La pittura destabilizzante di Thomas Braida in mostra a Roma
L’ironia sempre più sottile e pungente che attraversa la pittura di Thomas Braida è protagonista della sua nuova mostra negli spazi di Monitor a Roma
Dopo sei anni, Thomas Braida (Gorizia, 1982) torna da Monitor a Roma con una mostra dedicata alla sua ricerca pittorica in costante crescita.
Un cowboy in un vigneto a cavallo di un ortaggio gigante, un sogno a occhi aperti che fa palesare un chioschetto in mezzo a un’aurora boreale per dissetare indomiti viaggiatori, un pupazzo di neve sotto attacco di un’ombra animale, una tigre che stringe, in apparenza docile e mansueta, il suo palloncino azzurro a forma di cuore e un braccio mozzato, staccato da chissà quale corpo.

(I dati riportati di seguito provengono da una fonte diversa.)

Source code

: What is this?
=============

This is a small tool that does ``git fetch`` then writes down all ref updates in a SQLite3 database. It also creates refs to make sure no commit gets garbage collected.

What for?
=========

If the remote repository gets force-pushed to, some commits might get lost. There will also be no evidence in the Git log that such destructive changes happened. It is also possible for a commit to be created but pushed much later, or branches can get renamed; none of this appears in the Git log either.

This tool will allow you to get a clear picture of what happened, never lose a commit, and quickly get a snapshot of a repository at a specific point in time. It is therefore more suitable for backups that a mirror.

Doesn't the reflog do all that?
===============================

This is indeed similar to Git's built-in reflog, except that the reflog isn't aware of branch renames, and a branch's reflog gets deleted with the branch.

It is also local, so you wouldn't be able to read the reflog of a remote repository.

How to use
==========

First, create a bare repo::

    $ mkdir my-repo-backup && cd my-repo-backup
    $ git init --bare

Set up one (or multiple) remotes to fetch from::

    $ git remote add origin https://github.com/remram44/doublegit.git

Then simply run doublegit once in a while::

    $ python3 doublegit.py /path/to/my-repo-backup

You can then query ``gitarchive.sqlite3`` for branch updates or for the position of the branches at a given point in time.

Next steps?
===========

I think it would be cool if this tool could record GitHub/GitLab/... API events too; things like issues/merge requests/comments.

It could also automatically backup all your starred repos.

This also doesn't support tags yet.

I panorami mozzafiato di Thomas Braida racchiudono un’ironia maliziosa e pungente, attraverso il dettaglio che si rivela lentamente e con tutta la sua drammatica portata; nature morte dove si intrufola un elemento dissonante e dirompente, tale da far ridere o sorridere, cambiare rotta al significato della tela.
LA PITTURA DI THOMAS BRAIDA IN MOSTRA A ROMA
Questa volta Braida fa un passo avanti coinvolgendo lo spazio oltre i limiti dell’opera. Le cornici diventano complici nel rivelare il magnetismo della finzione: i limiti ri-marcati dell’immagine scagionano l’illusione ma sono rassicuranti vie di fuga, vogliono aprire un discorso meta-artistico o è la realtà stessa che agogna a essere non solo linfa nutritiva ma materia prima del sogno?
“Non so se il sensato o insensato siano i termini giusti, nel mio caso è come un allineamento di elementi in una sensazione visiva: quando ogni parte del lavoro, dal colore, al segno, alle piccole cose dipinte, ai significati, ogni elemento che per me caratterizza il quadro cominciano a creare un’armonia, delle note anche sgraziate o ‘insensate’, e in un attimo (che col tempo un po’ riesci a prevedere) scatta un click, come di una serratura. Si apre ed ecco il quadro”. (Thomas Braida in conversazione con Luca Bertolo).
LE OPERE DI BRAIDA ESPOSTE DA MONITOR
Braida riesce a padroneggiare grandi tele come Toblerone (2022) o where the sun falls asleep (2020), dove un sole, rappresentato in maniera sintetica come un tondo e i suoi raggi, quasi una spilla preziosa di quarzo citrino o superficie metallica specchiante, si incaglia tra faraglioni, acque limpide e una vegetazione lussureggiante di pini mediterranei. In Carabbean you beyond Blue (2020) le tre Parche o Moire greche sono come incollate sui fusti di alberi in un’isola tropicale e sullo sfondo la superficie dell’oceano cambia prospettiva dalla riva fino alla linea dell’orizzonte, quasi divorando il cielo nei suoi flutti. Lo scudo di una di queste creature mitologiche ricalca il Disco di Nebra, trovato in Sassonia e realizzato intorno al 1600 a. C., si tratta della più antica rappresentazione della volta celeste. Anche il piccolo formato, sia nei dipinti in cui lo sguardo si concentra tutto su un unico piano, isolando fotograficamente un particolare, sia in quelli dove la rappresentazione si parcellizza in profondità, riesce ad ammaliare l’osservatore.